At Thursday’s meeting, council member Tim Henney noted he had a similar response when he first looked at the graph after being elected to office. The problem says Joyce is caused because there’s not an inflationary component attached to the property tax. And it’s not there, because no one wants to raise taxes.

“For property tax a lot of people don't realize it if you don't add houses or commercial into a city then property text doesn't go up at all,” Joyce said. “There's no inflation adjustment so overtime, if you only get $1,000,000 in property tax a million dollars 10 years from now isn't going to be worth what a 1,000,000 dollars is today and so theoretically you'd really kind of expect to have an inflation adjustment as part of property taxes but nobody does that.”

He’s also concerned that the budget needs to be sustainable. The council says it wants to have serious and ongoing conversations about property tax. Joyce wants to see how the city will change its behavior to plan for the bad years.

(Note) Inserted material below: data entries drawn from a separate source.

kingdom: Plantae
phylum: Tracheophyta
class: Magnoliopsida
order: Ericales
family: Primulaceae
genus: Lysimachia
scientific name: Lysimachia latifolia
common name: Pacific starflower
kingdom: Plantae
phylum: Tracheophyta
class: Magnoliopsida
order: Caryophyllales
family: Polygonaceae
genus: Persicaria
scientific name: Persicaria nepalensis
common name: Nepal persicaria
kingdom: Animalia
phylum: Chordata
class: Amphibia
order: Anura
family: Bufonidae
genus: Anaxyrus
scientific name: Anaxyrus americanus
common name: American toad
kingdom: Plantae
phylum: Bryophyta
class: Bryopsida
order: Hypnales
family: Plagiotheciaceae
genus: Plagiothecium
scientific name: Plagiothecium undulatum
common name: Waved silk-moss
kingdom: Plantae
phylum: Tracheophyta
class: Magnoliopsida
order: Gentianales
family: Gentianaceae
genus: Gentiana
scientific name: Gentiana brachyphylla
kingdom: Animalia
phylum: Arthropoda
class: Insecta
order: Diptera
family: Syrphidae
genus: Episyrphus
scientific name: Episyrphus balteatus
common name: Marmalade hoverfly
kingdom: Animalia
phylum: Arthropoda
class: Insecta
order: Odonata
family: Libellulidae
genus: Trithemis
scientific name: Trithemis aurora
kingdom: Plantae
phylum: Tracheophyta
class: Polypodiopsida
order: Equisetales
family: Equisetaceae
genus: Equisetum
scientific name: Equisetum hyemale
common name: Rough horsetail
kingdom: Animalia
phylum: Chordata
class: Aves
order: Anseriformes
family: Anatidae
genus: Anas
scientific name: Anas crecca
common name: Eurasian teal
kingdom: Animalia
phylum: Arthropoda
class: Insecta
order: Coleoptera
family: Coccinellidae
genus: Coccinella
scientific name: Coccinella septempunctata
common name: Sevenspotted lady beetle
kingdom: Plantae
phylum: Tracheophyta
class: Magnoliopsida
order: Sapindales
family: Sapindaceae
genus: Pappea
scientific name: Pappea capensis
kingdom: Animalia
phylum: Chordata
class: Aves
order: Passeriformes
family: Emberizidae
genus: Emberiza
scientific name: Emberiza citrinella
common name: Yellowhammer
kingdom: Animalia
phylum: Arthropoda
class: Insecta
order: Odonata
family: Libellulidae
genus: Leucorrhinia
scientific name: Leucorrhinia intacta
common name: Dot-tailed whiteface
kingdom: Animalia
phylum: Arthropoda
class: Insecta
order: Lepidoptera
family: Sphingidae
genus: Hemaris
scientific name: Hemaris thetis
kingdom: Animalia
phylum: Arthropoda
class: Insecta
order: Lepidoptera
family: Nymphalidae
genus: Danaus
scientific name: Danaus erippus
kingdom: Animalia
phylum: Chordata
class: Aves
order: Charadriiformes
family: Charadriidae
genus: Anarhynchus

“At the same time, I think we really do need to be looking out and trying to do better projections and make sure we understand where we're going,” Joyce explained. “What I never want to see us get to the point of is all of a sudden, we were ramping up hiring or something we hit a recession and now we're at the point of having to lay people off. You know the problem is you don't have a crystal ball where you know exactly what's going to happen. But I think we need some better tools than what we’re getting out of the financial impact report.”

Budget manager Nate Rockwood told council the general fund is strained every year and if the council is serious about fixing it – the answer isn’t difficult – the council either cuts services or increases property taxes.

The council will spend a portion of every meeting reviewing the budget over the coming weeks. A final budget is scheduled for adoption June 20th.